# TO-DO ITEM
Nothing in the records that follow should differ once you have copied them out.

# MATERIALS PROVIDED
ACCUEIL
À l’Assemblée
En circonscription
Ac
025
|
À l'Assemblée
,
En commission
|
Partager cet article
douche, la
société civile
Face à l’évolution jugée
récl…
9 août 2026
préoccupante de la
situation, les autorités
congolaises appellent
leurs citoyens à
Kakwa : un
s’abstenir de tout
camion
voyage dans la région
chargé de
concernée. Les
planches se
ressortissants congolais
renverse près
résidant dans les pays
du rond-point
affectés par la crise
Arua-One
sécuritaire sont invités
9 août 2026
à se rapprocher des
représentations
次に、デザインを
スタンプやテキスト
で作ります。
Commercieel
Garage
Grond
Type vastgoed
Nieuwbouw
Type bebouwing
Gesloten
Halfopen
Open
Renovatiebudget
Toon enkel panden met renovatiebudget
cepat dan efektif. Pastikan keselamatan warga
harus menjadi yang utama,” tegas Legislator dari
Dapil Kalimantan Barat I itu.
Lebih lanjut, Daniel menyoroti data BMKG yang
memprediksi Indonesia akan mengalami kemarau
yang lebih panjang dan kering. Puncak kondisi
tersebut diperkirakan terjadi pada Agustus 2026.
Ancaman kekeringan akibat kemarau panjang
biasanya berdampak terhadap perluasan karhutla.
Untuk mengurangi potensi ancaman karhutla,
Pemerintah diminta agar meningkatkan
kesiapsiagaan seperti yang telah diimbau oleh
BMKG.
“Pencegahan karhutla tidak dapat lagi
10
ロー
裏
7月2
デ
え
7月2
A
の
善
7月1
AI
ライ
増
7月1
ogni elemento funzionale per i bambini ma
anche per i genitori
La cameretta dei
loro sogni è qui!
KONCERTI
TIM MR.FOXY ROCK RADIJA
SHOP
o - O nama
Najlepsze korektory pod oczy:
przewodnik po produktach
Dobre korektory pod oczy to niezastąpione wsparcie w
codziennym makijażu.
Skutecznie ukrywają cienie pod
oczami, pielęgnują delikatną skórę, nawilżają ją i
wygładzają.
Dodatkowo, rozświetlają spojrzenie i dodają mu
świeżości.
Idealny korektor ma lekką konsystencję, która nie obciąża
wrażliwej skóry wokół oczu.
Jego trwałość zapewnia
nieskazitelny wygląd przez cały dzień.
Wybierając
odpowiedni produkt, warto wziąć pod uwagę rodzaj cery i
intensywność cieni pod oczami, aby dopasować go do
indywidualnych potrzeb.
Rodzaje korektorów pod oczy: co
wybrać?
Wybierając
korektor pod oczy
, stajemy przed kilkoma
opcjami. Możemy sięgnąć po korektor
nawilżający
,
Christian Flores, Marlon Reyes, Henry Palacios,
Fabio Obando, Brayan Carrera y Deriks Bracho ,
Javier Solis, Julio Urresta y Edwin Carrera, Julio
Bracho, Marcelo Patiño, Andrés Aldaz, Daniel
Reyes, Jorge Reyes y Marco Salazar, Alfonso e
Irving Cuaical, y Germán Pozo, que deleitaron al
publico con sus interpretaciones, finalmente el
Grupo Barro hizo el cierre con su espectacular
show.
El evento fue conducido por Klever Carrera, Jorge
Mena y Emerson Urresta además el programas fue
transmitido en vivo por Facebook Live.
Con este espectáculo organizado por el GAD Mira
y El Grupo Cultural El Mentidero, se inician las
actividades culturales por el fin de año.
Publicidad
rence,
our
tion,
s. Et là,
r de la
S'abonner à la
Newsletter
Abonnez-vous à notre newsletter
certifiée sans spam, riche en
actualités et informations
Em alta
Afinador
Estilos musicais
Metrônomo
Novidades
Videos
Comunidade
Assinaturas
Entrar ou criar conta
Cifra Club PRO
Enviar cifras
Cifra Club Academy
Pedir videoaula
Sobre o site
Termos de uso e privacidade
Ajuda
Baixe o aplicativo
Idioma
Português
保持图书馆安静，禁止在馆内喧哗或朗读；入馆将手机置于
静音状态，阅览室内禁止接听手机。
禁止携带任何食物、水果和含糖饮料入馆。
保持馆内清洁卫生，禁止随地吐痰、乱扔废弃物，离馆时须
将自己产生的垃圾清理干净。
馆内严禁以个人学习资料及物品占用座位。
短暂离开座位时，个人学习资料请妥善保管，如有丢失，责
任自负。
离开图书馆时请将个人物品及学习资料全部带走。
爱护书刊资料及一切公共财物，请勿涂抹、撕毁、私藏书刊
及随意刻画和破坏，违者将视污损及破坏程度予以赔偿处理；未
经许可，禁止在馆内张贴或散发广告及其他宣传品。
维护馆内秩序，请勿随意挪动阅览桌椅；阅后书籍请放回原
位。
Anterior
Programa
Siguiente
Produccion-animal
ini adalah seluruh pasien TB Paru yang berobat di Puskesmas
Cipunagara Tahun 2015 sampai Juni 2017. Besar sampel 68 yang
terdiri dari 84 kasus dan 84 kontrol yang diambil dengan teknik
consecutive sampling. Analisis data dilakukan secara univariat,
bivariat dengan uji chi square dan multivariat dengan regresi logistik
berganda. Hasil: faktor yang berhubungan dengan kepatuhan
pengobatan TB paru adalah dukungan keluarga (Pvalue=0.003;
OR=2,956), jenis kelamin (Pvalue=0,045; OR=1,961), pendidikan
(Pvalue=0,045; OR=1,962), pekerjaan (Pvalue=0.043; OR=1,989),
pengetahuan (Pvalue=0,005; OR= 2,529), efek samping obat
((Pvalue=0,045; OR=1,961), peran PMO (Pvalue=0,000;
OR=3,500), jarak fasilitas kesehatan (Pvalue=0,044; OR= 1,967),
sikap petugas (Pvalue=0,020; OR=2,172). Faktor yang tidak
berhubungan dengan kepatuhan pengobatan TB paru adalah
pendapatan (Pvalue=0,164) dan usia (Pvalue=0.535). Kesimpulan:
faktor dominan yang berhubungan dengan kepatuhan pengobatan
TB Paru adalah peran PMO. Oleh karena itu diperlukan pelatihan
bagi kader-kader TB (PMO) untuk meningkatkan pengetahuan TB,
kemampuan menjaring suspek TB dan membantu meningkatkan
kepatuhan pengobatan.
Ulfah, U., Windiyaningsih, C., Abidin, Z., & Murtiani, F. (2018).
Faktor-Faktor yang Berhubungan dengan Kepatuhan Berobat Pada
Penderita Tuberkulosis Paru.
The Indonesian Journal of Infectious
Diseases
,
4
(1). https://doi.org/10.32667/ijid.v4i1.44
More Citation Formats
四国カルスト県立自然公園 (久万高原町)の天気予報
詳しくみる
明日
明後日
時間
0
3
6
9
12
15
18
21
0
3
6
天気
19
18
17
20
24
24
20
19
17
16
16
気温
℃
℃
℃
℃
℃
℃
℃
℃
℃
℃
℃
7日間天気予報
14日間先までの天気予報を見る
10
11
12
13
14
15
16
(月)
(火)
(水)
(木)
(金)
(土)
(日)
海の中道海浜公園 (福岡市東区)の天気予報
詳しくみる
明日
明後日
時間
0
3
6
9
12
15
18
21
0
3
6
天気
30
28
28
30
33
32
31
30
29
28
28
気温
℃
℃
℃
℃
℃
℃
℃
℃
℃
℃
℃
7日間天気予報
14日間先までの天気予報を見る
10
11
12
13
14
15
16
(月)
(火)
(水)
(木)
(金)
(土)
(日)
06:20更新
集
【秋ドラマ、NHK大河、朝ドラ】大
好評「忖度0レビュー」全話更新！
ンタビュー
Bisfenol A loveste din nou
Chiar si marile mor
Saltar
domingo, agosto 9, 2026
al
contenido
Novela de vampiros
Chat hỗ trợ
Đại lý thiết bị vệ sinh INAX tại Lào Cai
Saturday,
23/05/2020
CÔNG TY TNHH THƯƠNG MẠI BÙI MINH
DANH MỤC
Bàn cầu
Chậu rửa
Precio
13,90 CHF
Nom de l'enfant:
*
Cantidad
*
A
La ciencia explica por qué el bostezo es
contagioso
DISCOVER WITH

# RESULT FOR THIS EXERCISE
ACCUEIL
À l’Assemblée
En circonscription
Ac
025
|
À l'Assemblée
,
En commission
|
Partager cet article
douche, la
société civile
Face à l’évolution jugée
récl…
9 août 2026
préoccupante de la
situation, les autorités
congolaises appellent
leurs citoyens à
Kakwa : un
s’abstenir de tout
camion
voyage dans la région
chargé de
concernée. Les
planches se
ressortissants congolais
renverse près
résidant dans les pays
du rond-point
affectés par la crise
Arua-One
sécuritaire sont invités
9 août 2026
à se rapprocher des
représentations
次に、デザインを
スタンプやテキスト
で作ります。
Commercieel
Garage
Grond
Type vastgoed
Nieuwbouw
Type bebouwing
Gesloten
Halfopen
Open
Renovatiebudget
Toon enkel panden met renovatiebudget
cepat dan efektif. Pastikan keselamatan warga
harus menjadi yang utama,” tegas Legislator dari
Dapil Kalimantan Barat I itu.
Lebih lanjut, Daniel menyoroti data BMKG yang
memprediksi Indonesia akan mengalami kemarau
yang lebih panjang dan kering. Puncak kondisi
tersebut diperkirakan terjadi pada Agustus 2026.
Ancaman kekeringan akibat kemarau panjang
biasanya berdampak terhadap perluasan karhutla.
Untuk mengurangi potensi ancaman karhutla,
Pemerintah diminta agar meningkatkan
kesiapsiagaan seperti yang telah diimbau oleh
BMKG.
“Pencegahan karhutla tidak dapat lagi
10
ロー
裏
7月2
デ
え
7月2
A
の
善
7月1
AI
ライ
増
7月1
ogni elemento funzionale per i bambini ma
anche per i genitori
La cameretta dei
loro sogni è qui!
KONCERTI
TIM MR.FOXY ROCK RADIJA
SHOP
o - O nama
Najlepsze korektory pod oczy:
przewodnik po produktach
Dobre korektory pod oczy to niezastąpione wsparcie w
codziennym makijażu.
Skutecznie ukrywają cienie pod
oczami, pielęgnują delikatną skórę, nawilżają ją i
wygładzają.
Dodatkowo, rozświetlają spojrzenie i dodają mu
świeżości.
Idealny korektor ma lekką konsystencję, która nie obciąża
wrażliwej skóry wokół oczu.
Jego trwałość zapewnia
nieskazitelny wygląd przez cały dzień.
Wybierając
odpowiedni produkt, warto wziąć pod uwagę rodzaj cery i
intensywność cieni pod oczami, aby dopasować go do
indywidualnych potrzeb.
Rodzaje korektorów pod oczy: co
wybrać?
Wybierając
korektor pod oczy
, stajemy przed kilkoma
opcjami. Możemy sięgnąć po korektor
nawilżający
,
Christian Flores, Marlon Reyes, Henry Palacios,
Fabio Obando, Brayan Carrera y Deriks Bracho ,
Javier Solis, Julio Urresta y Edwin Carrera, Julio
Bracho, Marcelo Patiño, Andrés Aldaz, Daniel
Reyes, Jorge Reyes y Marco Salazar, Alfonso e
Irving Cuaical, y Germán Pozo, que deleitaron al
publico con sus interpretaciones, finalmente el
Grupo Barro hizo el cierre con su espectacular
show.
El evento fue conducido por Klever Carrera, Jorge
Mena y Emerson Urresta además el programas fue
transmitido en vivo por Facebook Live.
Con este espectáculo organizado por el GAD Mira
y El Grupo Cultural El Mentidero, se inician las
actividades culturales por el fin de año.
Publicidad
rence,
our
tion,
s. Et là,
r de la
S'abonner à la
Newsletter
Abonnez-vous à notre newsletter
certifiée sans spam, riche en
actualités et informations
Em alta
Afinador
Estilos musicais
Metrônomo
Novidades
Videos
Comunidade
Assinaturas
Entrar ou criar conta
Cifra Club PRO
Enviar cifras
Cifra Club Academy
Pedir videoaula
Sobre o site
Termos de uso e privacidade
Ajuda
Baixe o aplicativo
Idioma
Português
保持图书馆安静，禁止在馆内喧哗或朗读；入馆将手机置于
静音状态，阅览室内禁止接听手机。
禁止携带任何食物、水果和含糖饮料入馆。
保持馆内清洁卫生，禁止随地吐痰、乱扔废弃物，离馆时须
将自己产生的垃圾清理干净。
馆内严禁以个人学习资料及物品占用座位。
短暂离开座位时，个人学习资料请妥善保管，如有丢失，责
任自负。
离开图书馆时请将个人物品及学习资料全部带走。
爱护书刊资料及一切公共财物，请勿涂抹、撕毁、私藏书刊
及随意刻画和破坏，违者将视污损及破坏程度予以赔偿处理；未
经许可，禁止在馆内张贴或散发广告及其他宣传品。
维护馆内秩序，请勿随意挪动阅览桌椅；阅后书籍请放回原
位。
Anterior
Programa
Siguiente
Produccion-animal
ini adalah seluruh pasien TB Paru yang berobat di Puskesmas
Cipunagara Tahun 2015 sampai Juni 2017. Besar sampel 68 yang
terdiri dari 84 kasus dan 84 kontrol yang diambil dengan teknik
consecutive sampling. Analisis data dilakukan secara univariat,
bivariat dengan uji chi square dan multivariat dengan regresi logistik
berganda. Hasil: faktor yang berhubungan dengan kepatuhan
pengobatan TB paru adalah dukungan keluarga (Pvalue=0.003;
OR=2,956), jenis kelamin (Pvalue=0,045; OR=1,961), pendidikan
(Pvalue=0,045; OR=1,962), pekerjaan (Pvalue=0.043; OR=1,989),
pengetahuan (Pvalue=0,005; OR= 2,529), efek samping obat
((Pvalue=0,045; OR=1,961), peran PMO (Pvalue=0,000;
OR=3,500), jarak fasilitas kesehatan (Pvalue=0,044; OR= 1,967),
sikap petugas (Pvalue=0,020; OR=2,172). Faktor yang tidak
berhubungan dengan kepatuhan pengobatan TB paru adalah
pendapatan (Pvalue=0,164) dan usia (Pvalue=0.535). Kesimpulan:
faktor dominan yang berhubungan dengan kepatuhan pengobatan
TB Paru adalah peran PMO. Oleh karena itu diperlukan pelatihan
bagi kader-kader TB (PMO) untuk meningkatkan pengetahuan TB,
kemampuan menjaring suspek TB dan membantu meningkatkan
kepatuhan pengobatan.
Ulfah, U., Windiyaningsih, C., Abidin, Z., & Murtiani, F. (2018).
Faktor-Faktor yang Berhubungan dengan Kepatuhan Berobat Pada
Penderita Tuberkulosis Paru.
The Indonesian Journal of Infectious
Diseases
,
4
(1). https://doi.org/10.32667/ijid.v4i1.44
More Citation Formats
四国カルスト県立自然公園 (久万高原町)の天気予報
詳しくみる
明日
明後日
時間
0
3
6
9
12
15
18
21
0
3
6
天気
19
18
17
20
24
24
20
19
17
16
16
気温
℃
℃
℃
℃
℃
℃
℃
℃
℃
℃
℃
7日間天気予報
14日間先までの天気予報を見る
10
11
12
13
14
15
16
(月)
(火)
(水)
(木)
(金)
(土)
(日)
海の中道海浜公園 (福岡市東区)の天気予報
詳しくみる
明日
明後日
時間
0
3
6
9
12
15
18
21
0
3
6
天気
30
28
28
30
33
32
31
30
29
28
28
気温
℃
℃
℃
℃
℃
℃
℃
℃
℃
℃
℃
7日間天気予報
14日間先までの天気予報を見る
10
11
12
13
14
15
16
(月)
(火)
(水)
(木)
(金)
(土)
(日)
06:20更新
集
【秋ドラマ、NHK大河、朝ドラ】大
好評「忖度0レビュー」全話更新！
ンタビュー
Bisfenol A loveste din nou
Chiar si marile mor
Saltar
domingo, agosto 9, 2026
al
contenido
Novela de vampiros
Chat hỗ trợ
Đại lý thiết bị vệ sinh INAX tại Lào Cai
Saturday,
23/05/2020
CÔNG TY TNHH THƯƠNG MẠI BÙI MINH
DANH MỤC
Bàn cầu
Chậu rửa
Precio
13,90 CHF
Nom de l'enfant:
*
Cantidad
*
A
La ciencia explica por qué el bostezo es
contagioso
DISCOVER WITH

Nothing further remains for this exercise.